Dir. Lars Von Trier
177 min; Starring Nicole Kidman, Paul Bettany, Lauren Bacall, James Caan, Stellan Skarsgård, and John Hurt
"Whether Grace left Dogville, or on the contrary Dogville had left her - and the world in general - is a question of a more artful nature that few would benefit from by asking, and even fewer by providing an answer. And nor indeed will it be answered here."
Dogville is a challenging film. That much can be said for certain. It's not an easy film to watch. Definitely not one that you're going to sit down and enjoy yourself during, but I believe that it is a rewarding and powerful experience if one engages the film in the right spirit. Some don't like the film and find it to be pretentious and extreme. I beg to differ.

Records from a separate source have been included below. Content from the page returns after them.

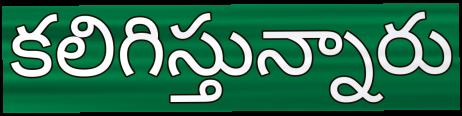
కలిగిస్తున్నారు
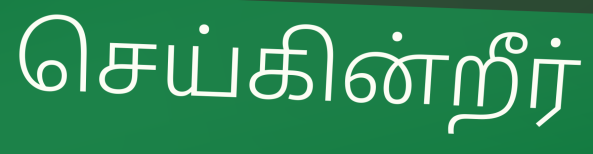
செய்கின்றீர்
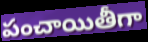
పంచాయితీగా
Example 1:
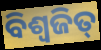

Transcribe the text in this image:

ବିଶ୍ୱଜିତ୍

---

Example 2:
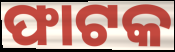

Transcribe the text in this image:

ଫାଟକ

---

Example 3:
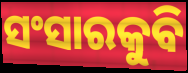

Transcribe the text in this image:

ସଂସାରକୁବି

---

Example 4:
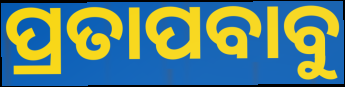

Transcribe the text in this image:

ପ୍ରତାପବାବୁ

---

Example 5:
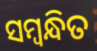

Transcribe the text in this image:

ସମ୍ବନ୍ଧିତ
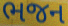
ભજન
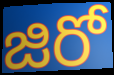
జిరో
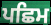
ਪਛਿਮ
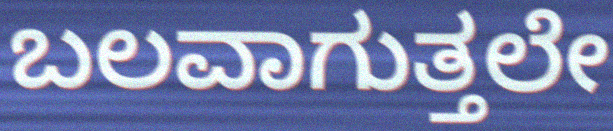
ಬಲವಾಗುತ್ತಲೇ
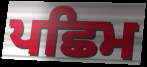
ਪਛਿਮ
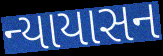
ન્યાયાસન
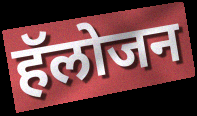
हॅलोजन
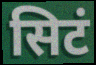
सिटं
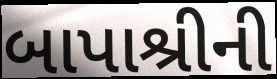
બાપાશ્રીની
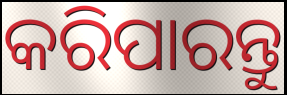
କରିପାରନ୍ତୁ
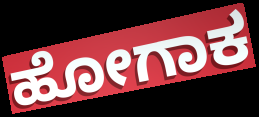
ಹೋಗಾಕ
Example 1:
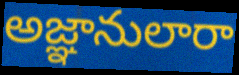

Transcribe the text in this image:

అజ్ఞానులారా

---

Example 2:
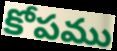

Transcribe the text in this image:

కోపము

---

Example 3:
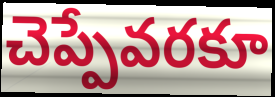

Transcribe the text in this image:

చెప్పేవరకూ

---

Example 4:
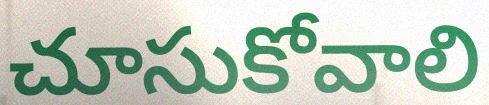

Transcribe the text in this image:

చూసుకోవాలి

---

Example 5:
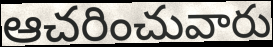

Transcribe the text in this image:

ఆచరించువారు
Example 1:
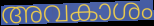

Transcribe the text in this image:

അവകാശം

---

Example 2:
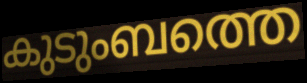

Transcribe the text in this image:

കുടുംബത്തെ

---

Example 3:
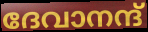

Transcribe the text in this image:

ദേവാനന്ദ്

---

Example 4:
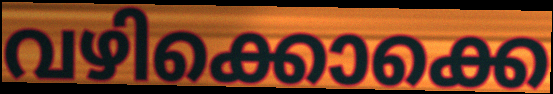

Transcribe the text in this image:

വഴിക്കൊക്കെ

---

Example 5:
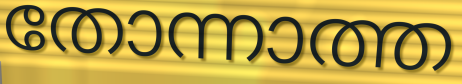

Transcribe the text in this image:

തോന്നാത്ത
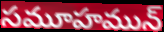
సమూహమున్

Much like Dancer in the Dark and Breaking the Waves before it, Dogville tells the story of a woman wronged. Grace (Nicole Kidman) comes to the small Rocky Mountain town of Dogville because she is hiding from gangsters, and Tom Edison, Jr. (Paul Bettany) convinces the townsfolk to hide Grace, because she might have "plenty to offer Dogville." What transpires is both challenging and disturbing, with an ending that is possibly as powerful as any I've seen all year.

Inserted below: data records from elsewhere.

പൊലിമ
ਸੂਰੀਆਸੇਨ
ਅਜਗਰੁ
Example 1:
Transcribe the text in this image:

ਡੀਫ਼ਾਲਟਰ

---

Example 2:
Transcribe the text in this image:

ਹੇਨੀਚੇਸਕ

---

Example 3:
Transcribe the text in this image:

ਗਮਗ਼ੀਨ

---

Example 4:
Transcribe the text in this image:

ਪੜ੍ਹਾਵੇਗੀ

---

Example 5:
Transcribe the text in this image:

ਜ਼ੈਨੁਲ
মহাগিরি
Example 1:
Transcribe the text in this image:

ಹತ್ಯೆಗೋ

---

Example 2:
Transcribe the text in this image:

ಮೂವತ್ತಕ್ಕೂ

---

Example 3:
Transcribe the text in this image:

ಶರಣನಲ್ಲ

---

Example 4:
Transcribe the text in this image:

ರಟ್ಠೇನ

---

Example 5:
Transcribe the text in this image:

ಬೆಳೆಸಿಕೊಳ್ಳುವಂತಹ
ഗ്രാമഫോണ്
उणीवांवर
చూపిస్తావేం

Von Trier is an expressionist filmmaker. Some accuse him of making films with gimmicks. In Dancer, he had Selma (Björk) break into hyper-realistic song and dance numbers. Here Von Trier is interested in pure storytelling, and he abstracts his set to the extreme. The film's set is merely a series of partial props and white lines on the floor signifying rooms and houses. Even the town dog is merely a marking on the floor (I wasn't kidding when I said this film will challenge even most serious art film buffs). This level of abstraction is hard to watch at first, but it becomes evident how this is effective.
Von Trier has been called a sadist by some, but I think that this is a film that doesn't merely revel in the depravity of mankind. This is like the film version of the Book of Job. It doesn't shy away from the horror of life. Comparisons to the great Bertolt Brecht, including the play-like structure and design of the film, are warranted. Like Brecht, Von Trier is interested in challenging us and instructing us through his films. The effect of distancing his audience from the film, through the abstract set, is to help us to focus more on what is being said and the ideas that the film is raising. The film is filled with allusions, symbolism, and dialogue that works on multiple levels. Even the characters names are filled with meaning. Comparison with biblical parables are, I believe, intentional.
This kind of film is an English majors dream film, requiring thought and reflection for it to yeild its rewards. Not every film I see needs to be this demanding and intelligent, but it's a treat to get something like this every once and while.
Note: I would love to have a screening of this film with some other people who are interested in a discussion afterwards. I'll try to organize something in the next couple of months.